Jennifer Terran
Jennifer Terran was born in Los Angeles, growing up in the 70’s on a dead end street in North Hollywood suburbia. She was the youngest of five children and raised Mormon though she would leave her religion at 15. Her mother Adele Kathryn was an intense, passionate woman, an artist, a dancer and a singer. Jennifer's parents met at a nightclub- her mom singing in a very tight, sexy sequined dress, her father Tony Terran in the band.Her father, a full Sicilian, was born in Buffalo, New York and began playing trumpet in his early teens. He got stuck in Los Angeles when the leader of his touring big band refused to pay for his return fair to New York. So he had no choice but to stay in LA where at 18 (and with a full head of hair at the time), he landed being one of the band members in the “I love Lucy Show”. This began his successful career as a studio player playing on over 10,000 records, T.V. sessions and motion pictures playing with nearly every influential musician and band on the planet including the Beatles, Frank Zappa and Ella Fitzerald. He was almost always the loudest instrument in the mix.
Jennifer did her first featured home concert in her living room when she was about 4. Soon after she performed in several musical theater productions. She was 5 when she started her first entrepreneur business selling “back scratches” to her family members for five cents.A favorite pastime was singing songs from the 70’s pop song books while her oldest sister April accompanied her on piano. The family broke up with a divorce when Jennifer was 8 and thus began her many moves with her mother, older sister Eve and stepfather. At 8, she decided she wanted to learn to play piano so she could accompany herself singing. She began typical beginning classical piano lessons at age 9 which went on for 2 or 3 years. Though she lacked the desire to conform to her classical teacher’s lessons, she was greatly moved by music and by singing in particular. Jennifer got her first big rush of being on stage when at age 9, she performed in the school talent show singing a song from “The Muppet Show” which brought her best friend to tears. It was from this moment, that she began to embrace the idea of making music as her life dream.
At 12 Jennifer was discovered by a record producer who was convinced he would make her into the next big kid star. She worked in his studio non stop recording old cheesy pop songs. The producer would sit in the control room crying from the raw charge and emotion in her prepubesent voice. The flow of the project was interrupted by her mom’s decision to move once again to a small town in Utah. She went from a concrete, smog filled Los Angeles existence, tagging along with dad to recording sessions to the smells and sights of hay, families with 13 children and Mormon churches on every street corner.
Soon after the move, Jennifer’s mother started getting ill. Jennifer and her sister who had always carried adult responsibilities, cared for her baby siblings while her mom and stepfather visited natural health clinics. Five months later, when Jennifer just turned 13, her mother died at age 41 of leukemia. Upon the death of her mother, Jennifer moved back to Los Angeles to live with her father.

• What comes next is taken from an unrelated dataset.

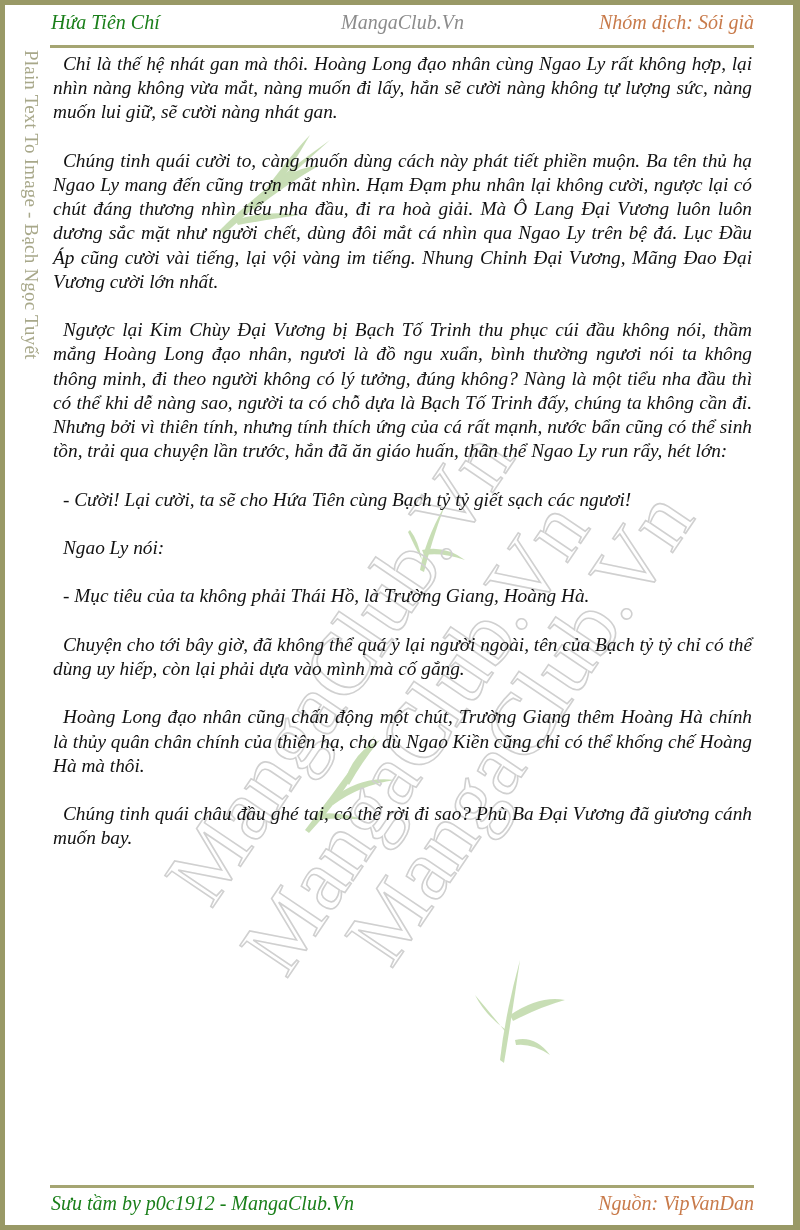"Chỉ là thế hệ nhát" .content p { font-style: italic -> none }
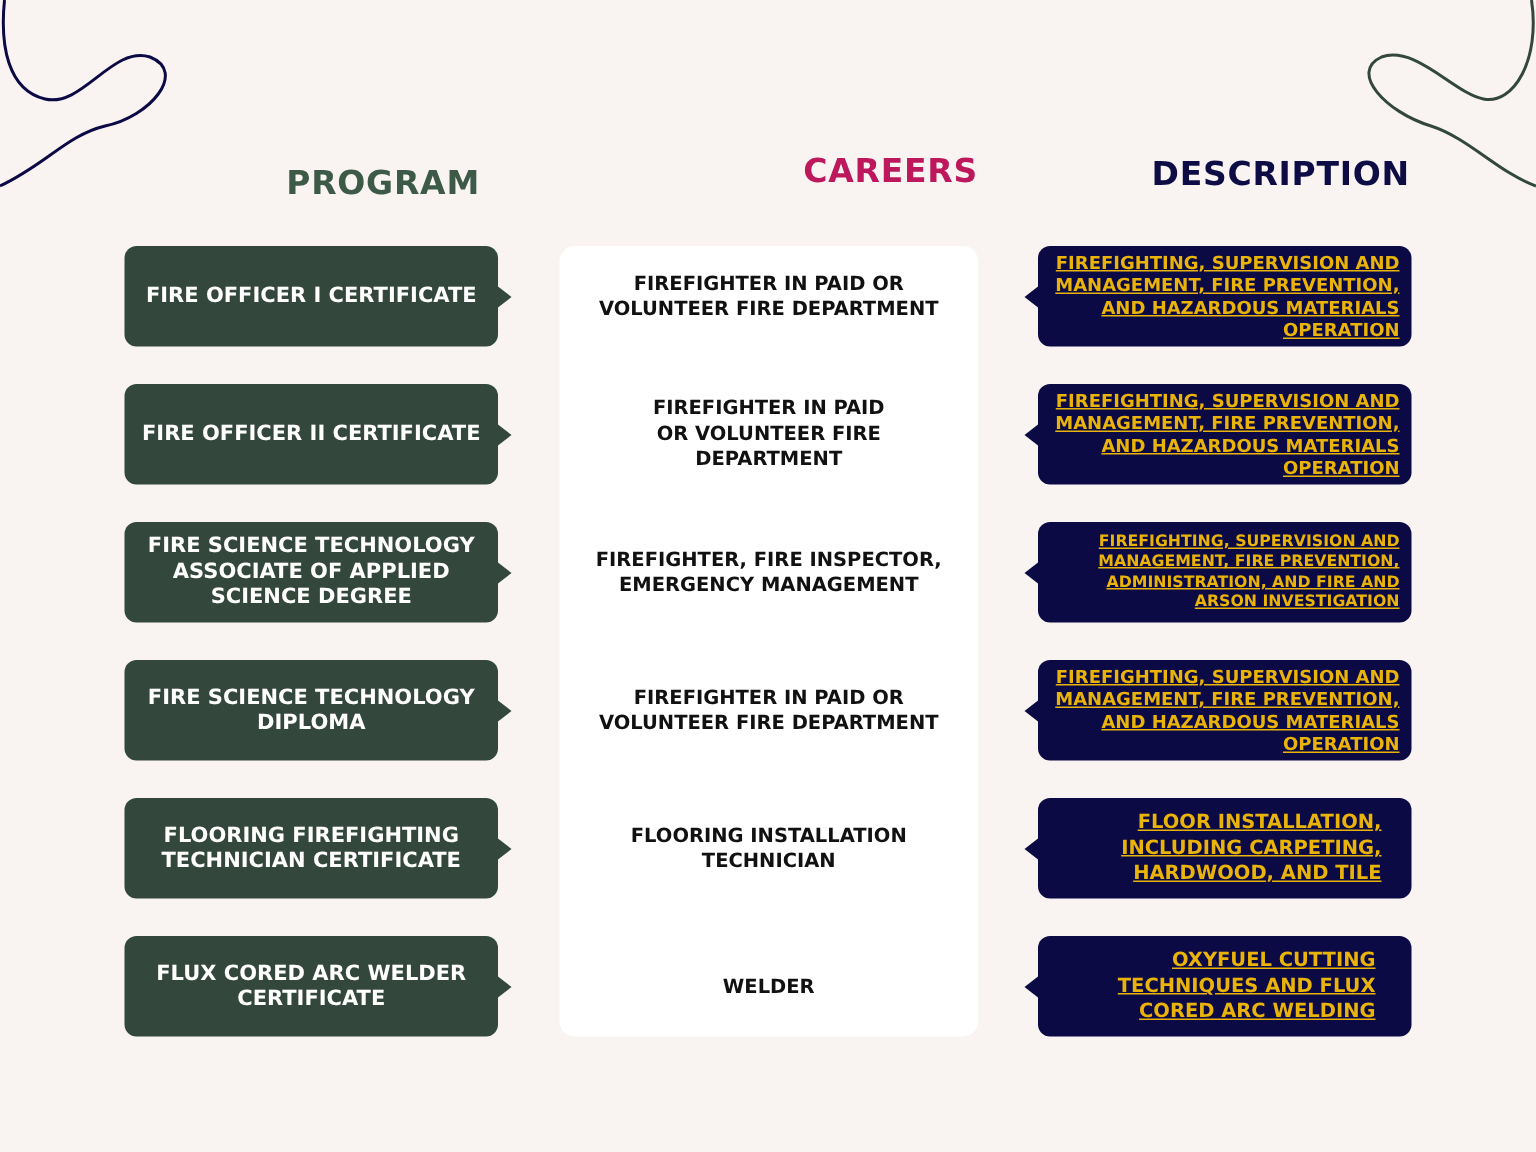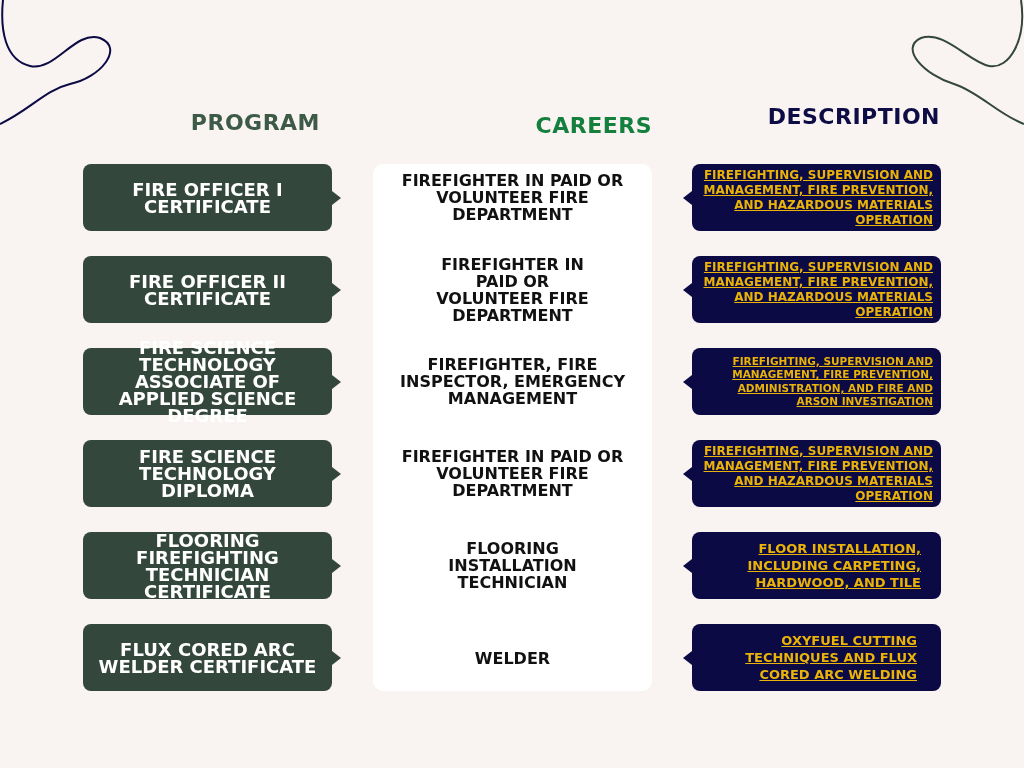"CAREERS" .h-careers { color: #15803d -> #be185d; top: 113px -> 102px }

From there it was more recording with the big producer guy and his cheesy songs, school talent shows and the Hollywood nightclub showcase and audition scene. It was also at this time when Jennifer started acting, though she was not very good at it.
At 15 Jennifer left her religion. The first in her family “to see the light”, over the years the rest would follow. By this time piano had taken on a more loose, self developed approach with slower tempos being her favorite. By the time she was 17, she was craving to feel some normalcy and wished to take a break from the identity she had built around music. She went to University of California Santa Barbara and earned a high honors bachelor degree in Sociology during which time she began her love affair with long distance running. Jennifer ran 7 marathons placing 3rd in her age group in her last LA marathon race. With her boyfriend at the time she started several entrepreneur projects during college and continued teaching aerobics and soon began dancing hip hop which she still teaches. Through college Jennifer had many intense withdrawals from being away from music, but didn’t want to do back into it half way. So finally the day after her college graduation, Jennifer began writing music for the first time.
The first songs that came out were very personal. They were also very developed musically though she was ignorant of Click here to go to Cruel Pagemusic theory. She wrote many, many songs in her first year of writing and for all intensive purposes taught herself piano, developing her own beautiful strange way with harmony and dissonance. She had several bands, including “Puppet Show” and “Grizelda” while at the same time starting to play solo piano/voice concerts in a local café. Several demos later, she began making her debut Cruel - with the help of engineer Julie Last (Joni Mitchell, Ricki Lee Jones, Shawn Colvin) who co-produced and engineered half the record with her. The other songs were recorded with a local engineer which were more raw one takes. Jennifer played a bunch of shows in California as an indie artist and received some strong recognition for her raw intensity, authenticity, beautiful voice and strange, original pop songs. Chris Douridas took in Jennifer’s music featuring her on KCRW’s “Morning Becomes Eclectic”. He also felt her music should be signed to a record deal, so he played it for David Geffen who was rumored to say she was “amazing! but wow, so intense”.